--- DOCUMENT SEGMENT ---

The potential market for M&A is enormous. But for now, it is still something of a cottage industry. Domestic M&A transactions - mainland firms buying other mainland outfits - totalled US$18.8 billion in 517 transactions by the middle of the month, an almost 50 per cent jump from the US$12.6 billion from 406 deals at this time last year, said Dealogic.
However, that total is dwarfed by the US$56.2 billion worth of domestic mergers and acquisitions that have taken place this year in Britain. The largest deals outside financial services this year include Ningbo Qingchun Investment's purchase of a 39.5 per cent stake in textile firm Youngor Group for US$783 million and the US$730 million purchase by Shanxi Taigang Stainless Steel of assets from Taiyuan Iron & Steel.
Taiyuan is the world's seventh-largest steelmaker with a 5 per cent global market share and 1.1 million tonnes of capacity, according to consultant CRU International. Germany's ThyssenKrupp occupies the top spot with 13 per cent of the global market and 2.9 million tonnes of capacity.
The proposed rules are likely to affect foreign purchases of mainland assets, in part because most such deals are for cash - something domestic buyers are often lacking. We'll see how it develops but there are other opportunities that are easier to do, said Jamie Paton of private equity group 3i. The market's big enough to put our attention to other opportunities.
X.D. Yang of the Carlyle Group said it would not change the company's focus in the short term.
Inbound cross-border deals, where a foreign buyer acquires a mainland firm, climbed to US$16.5 billion by the middle of this month with 320 transactions, more than double the US$7 billion in deal volume from the 262 transactions this time last year, Dealogic said.
And those numbers give a distorted picture as they are dominated by foreign financial institutions buying minority stakes in mainland banks - deals that give them little or no control. The largest such transaction this year was Goldman Sachs' purchase of a 7 per cent stake in Industrial and Commercial Bank of China for US$2.58 billion.
The final rules are being drafted by the CSRC and some confusion remains among investors. They are seeking guidance over what happens when a stake reaches 30 per cent. The draft states that anyone with a 30 per cent stake who wants to raise that holding must make a general offer. In other jurisdictions, an offer becomes mandatory when a stake reaches 30 per cent.
How that 30 per cent stake is arrived at is another area of confusion. If, say, 29 per cent was bought from the company and 1 per cent from the market, how would that be viewed under the regulations? asked Carson Wen, a partner at law firm Jones Day.
However these questions are resolved, the new rules are likely to be just the beginning. The CSRC will run the market to international standards, Mr Qiu said. While this is a first step in that direction, we expect lots of new directives regarding tradable shares.

--- DATA IN THIS EXERCISE ---

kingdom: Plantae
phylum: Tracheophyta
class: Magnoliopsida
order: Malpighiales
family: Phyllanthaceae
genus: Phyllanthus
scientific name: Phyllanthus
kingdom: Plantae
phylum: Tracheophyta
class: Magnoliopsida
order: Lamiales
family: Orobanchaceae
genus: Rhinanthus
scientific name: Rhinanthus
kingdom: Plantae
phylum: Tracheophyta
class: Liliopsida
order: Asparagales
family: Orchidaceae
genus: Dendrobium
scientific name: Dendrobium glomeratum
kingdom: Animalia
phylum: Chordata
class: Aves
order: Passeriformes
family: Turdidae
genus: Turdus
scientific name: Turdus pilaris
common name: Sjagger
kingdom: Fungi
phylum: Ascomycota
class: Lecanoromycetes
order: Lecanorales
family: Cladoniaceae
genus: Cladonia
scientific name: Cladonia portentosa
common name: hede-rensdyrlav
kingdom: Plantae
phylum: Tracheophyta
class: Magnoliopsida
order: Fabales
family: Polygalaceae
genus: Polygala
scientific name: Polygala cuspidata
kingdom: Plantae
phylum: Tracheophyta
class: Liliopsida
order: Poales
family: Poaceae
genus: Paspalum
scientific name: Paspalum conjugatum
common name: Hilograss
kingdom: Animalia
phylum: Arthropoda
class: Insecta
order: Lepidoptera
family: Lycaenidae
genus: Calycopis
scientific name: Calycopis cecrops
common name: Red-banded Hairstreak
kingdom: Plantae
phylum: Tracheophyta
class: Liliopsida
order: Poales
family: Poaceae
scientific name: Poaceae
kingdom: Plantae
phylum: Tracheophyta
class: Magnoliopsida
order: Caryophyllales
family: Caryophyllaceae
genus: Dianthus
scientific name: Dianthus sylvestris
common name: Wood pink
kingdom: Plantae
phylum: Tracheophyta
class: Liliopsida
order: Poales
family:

---

_DIRECTIONS_
1 > Update the passage on mainland mergers and acquisitions by writing it out again starting at "The final rules" and ending at "regarding tradable shares.", with "confusion" changed to "uncertainty" throughout.
2 > Transcribe the stored data rows starting at the line that contains "genus: Dendrobium" and ending at the last line of the rows.

_WORKED SOLUTIONS_
1 >
The final rules are being drafted by the CSRC and some uncertainty remains among investors. They are seeking guidance over what happens when a stake reaches 30 per cent. The draft states that anyone with a 30 per cent stake who wants to raise that holding must make a general offer. In other jurisdictions, an offer becomes mandatory when a stake reaches 30 per cent.
How that 30 per cent stake is arrived at is another area of uncertainty. If, say, 29 per cent was bought from the company and 1 per cent from the market, how would that be viewed under the regulations? asked Carson Wen, a partner at law firm Jones Day.
However these questions are resolved, the new rules are likely to be just the beginning. The CSRC will run the market to international standards, Mr Qiu said. While this is a first step in that direction, we expect lots of new directives regarding tradable shares.

2 >
genus: Dendrobium
scientific name: Dendrobium glomeratum
kingdom: Animalia
phylum: Chordata
class: Aves
order: Passeriformes
family: Turdidae
genus: Turdus
scientific name: Turdus pilaris
common name: Sjagger
kingdom: Fungi
phylum: Ascomycota
class: Lecanoromycetes
order: Lecanorales
family: Cladoniaceae
genus: Cladonia
scientific name: Cladonia portentosa
common name: hede-rensdyrlav
kingdom: Plantae
phylum: Tracheophyta
class: Magnoliopsida
order: Fabales
family: Polygalaceae
genus: Polygala
scientific name: Polygala cuspidata
kingdom: Plantae
phylum: Tracheophyta
class: Liliopsida
order: Poales
family: Poaceae
genus: Paspalum
scientific name: Paspalum conjugatum
common name: Hilograss
kingdom: Animalia
phylum: Arthropoda
class: Insecta
order: Lepidoptera
family: Lycaenidae
genus: Calycopis
scientific name: Calycopis cecrops
common name: Red-banded Hairstreak
kingdom: Plantae
phylum: Tracheophyta
class: Liliopsida
order: Poales
family: Poaceae
scientific name: Poaceae
kingdom: Plantae
phylum: Tracheophyta
class: Magnoliopsida
order: Caryophyllales
family: Caryophyllaceae
genus: Dianthus
scientific name: Dianthus sylvestris
common name: Wood pink
kingdom: Plantae
phylum: Tracheophyta
class: Liliopsida
order: Poales
family:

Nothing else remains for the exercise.